Monday, December 3, 2012

Post Play

A primary difference between the offense we used at ONU and the Grinnell attack is the involvement of a post player.  We included this element from our earliest System days for two simple reasons:  a) I was a post player and like teaching that aspect of the game, and b) we had good post players throughout my tenure at Olivet.  Reason enough to include some inside threat, especially since we were still consistently meeting our goal of creating half our shots from beyond the arc!  Why not a few layups, too?

This past week we made good progress in integrating our drive and kick series (DK) and the pass and downscreen series (DS).  These two continuities allow us to stay in a four-out set while giving offensive players two basic options: penetrate and kick to a shooter, or downscreen for a shooter.

A third way to create a three-point shot is what we call "Post Inside-Out."  Normally, getting the ball inside is more for the purpose of creating a good inside shot.  In our offense, although this is certainly an option, we use the post as an additional point of attack.  That is why we train our post players to always catch, chin the ball, and look over their inside shoulders before making any post move.  This look inside allows them to see if a player is open at the top for a three point shot, often coming off a weakside downscreen.

But if we have a strong inside player, as we often did at ONU, we also will encourage them to attempt to score inside.  However, we limit their post moves to three specific options: the Power Move, the Layback, and the Spin Move.  All three of these options are set up based on the post player's ability to "read the defense" before making the appropriate scoring move.

  1. Power Move.  This is an old standby, which everyone teaches.  Our post catches, chins, and looks inside.  If the post defender is leaning to the high side, we teach our players to dropstep, take one hard dribble and score the power jumper.
  2. Layback Move.  We originally developed this move because some of our post players at ONU were small and overmatched inside, and could not create a shot over the defender, so... we decided the only thing to do is create "separation" via the Layback move.  Again: catch, chin, look inside.  If the post defender is not there (i.e. is sealing the baseline to prevent the Power move), we step with the inside foot, dribble, and take two more steps to complete the layback, shooting off the glass on the far side of the lane.  Think of this as an off-side layup:  three steps, one dribble, and very difficult to block.
  3. Spin Move.  The last move in this sequence has our post again catching, chinning the ball, and seeing inside.  If the post sees no defender, she starts a Layback move by stepping with the inside foot towards the middle of the lane and taking a dribble... but if the defense then jumps to the inside to take this move away, our post then drop-steps with the trail foot and spins back to the outside for a power jump shot.
The beauty of the three moves is that they follow the "path of least resistance."  We don't force anything, we just simply take what the defense chooses to give us! 

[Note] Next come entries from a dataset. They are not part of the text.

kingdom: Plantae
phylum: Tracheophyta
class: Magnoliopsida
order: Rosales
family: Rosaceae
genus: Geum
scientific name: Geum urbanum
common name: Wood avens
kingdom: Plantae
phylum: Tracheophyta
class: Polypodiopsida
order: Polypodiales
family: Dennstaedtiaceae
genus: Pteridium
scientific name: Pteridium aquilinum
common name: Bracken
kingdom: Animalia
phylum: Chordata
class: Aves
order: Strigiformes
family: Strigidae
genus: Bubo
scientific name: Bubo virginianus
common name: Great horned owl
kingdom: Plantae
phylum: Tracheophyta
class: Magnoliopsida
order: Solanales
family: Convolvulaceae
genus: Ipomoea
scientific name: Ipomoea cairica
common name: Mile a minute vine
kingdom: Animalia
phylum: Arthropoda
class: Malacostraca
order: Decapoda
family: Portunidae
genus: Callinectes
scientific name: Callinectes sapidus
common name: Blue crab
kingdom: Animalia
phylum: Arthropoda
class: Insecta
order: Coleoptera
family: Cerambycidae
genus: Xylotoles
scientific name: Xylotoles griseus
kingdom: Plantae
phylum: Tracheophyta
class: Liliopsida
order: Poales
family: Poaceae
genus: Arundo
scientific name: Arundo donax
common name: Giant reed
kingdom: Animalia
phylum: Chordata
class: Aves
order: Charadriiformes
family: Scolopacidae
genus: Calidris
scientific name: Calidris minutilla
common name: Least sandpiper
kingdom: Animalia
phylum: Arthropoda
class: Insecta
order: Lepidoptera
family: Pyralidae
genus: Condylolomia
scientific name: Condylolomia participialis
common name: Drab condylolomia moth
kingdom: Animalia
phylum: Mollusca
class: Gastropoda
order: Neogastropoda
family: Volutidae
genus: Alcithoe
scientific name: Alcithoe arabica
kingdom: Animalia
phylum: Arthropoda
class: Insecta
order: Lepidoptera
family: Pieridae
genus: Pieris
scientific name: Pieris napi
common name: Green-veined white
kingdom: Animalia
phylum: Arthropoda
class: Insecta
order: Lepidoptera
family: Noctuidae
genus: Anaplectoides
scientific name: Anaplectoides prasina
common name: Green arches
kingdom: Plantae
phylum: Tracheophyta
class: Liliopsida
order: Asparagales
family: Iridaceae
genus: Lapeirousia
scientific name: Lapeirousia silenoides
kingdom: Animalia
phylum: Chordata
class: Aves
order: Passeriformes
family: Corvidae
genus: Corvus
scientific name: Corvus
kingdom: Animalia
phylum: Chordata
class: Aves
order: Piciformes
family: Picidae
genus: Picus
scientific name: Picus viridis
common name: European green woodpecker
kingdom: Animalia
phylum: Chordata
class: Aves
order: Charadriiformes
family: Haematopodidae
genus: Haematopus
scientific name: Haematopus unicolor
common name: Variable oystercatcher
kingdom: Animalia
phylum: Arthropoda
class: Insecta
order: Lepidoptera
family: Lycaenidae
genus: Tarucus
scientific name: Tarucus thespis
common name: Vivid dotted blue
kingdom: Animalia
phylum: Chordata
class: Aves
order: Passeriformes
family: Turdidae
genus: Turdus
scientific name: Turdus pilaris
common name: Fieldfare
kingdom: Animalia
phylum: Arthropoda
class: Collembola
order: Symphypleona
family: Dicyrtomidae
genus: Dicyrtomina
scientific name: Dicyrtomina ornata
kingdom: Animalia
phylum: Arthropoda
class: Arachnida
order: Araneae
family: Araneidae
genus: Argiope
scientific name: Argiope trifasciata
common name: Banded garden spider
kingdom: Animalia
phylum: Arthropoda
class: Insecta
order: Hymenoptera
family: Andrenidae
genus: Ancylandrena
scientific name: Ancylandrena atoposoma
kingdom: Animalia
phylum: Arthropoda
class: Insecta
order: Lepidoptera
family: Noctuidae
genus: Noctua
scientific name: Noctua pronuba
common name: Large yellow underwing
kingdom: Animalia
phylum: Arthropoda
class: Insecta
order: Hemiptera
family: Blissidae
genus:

"But," you ask, "what if the defense doubles down on the post?"  Well, how many coaches do you think will encourage a post double-team vs. an offense that averages 45 three-point attempts per game?  Not many.  Which is why our post players at ONU tended to shoot such high percentages.  As I've noted before in our book, we had one season in which all three low post players shot over 60% in league play.  And two years ago our post player led the nation in FG percentage, shooting 67% for the year.  Not bad for a 5-8 player.

As with any System team, we use the three-point threat as our primary weapon.  But the Olivet Attack also uses the perimeter threat to set up our post game.  Unlike conventional offenses which are "inside-out" oriented, we are an "outside-in" team.  And this week we plan to work on integrating that final weapon into our offense!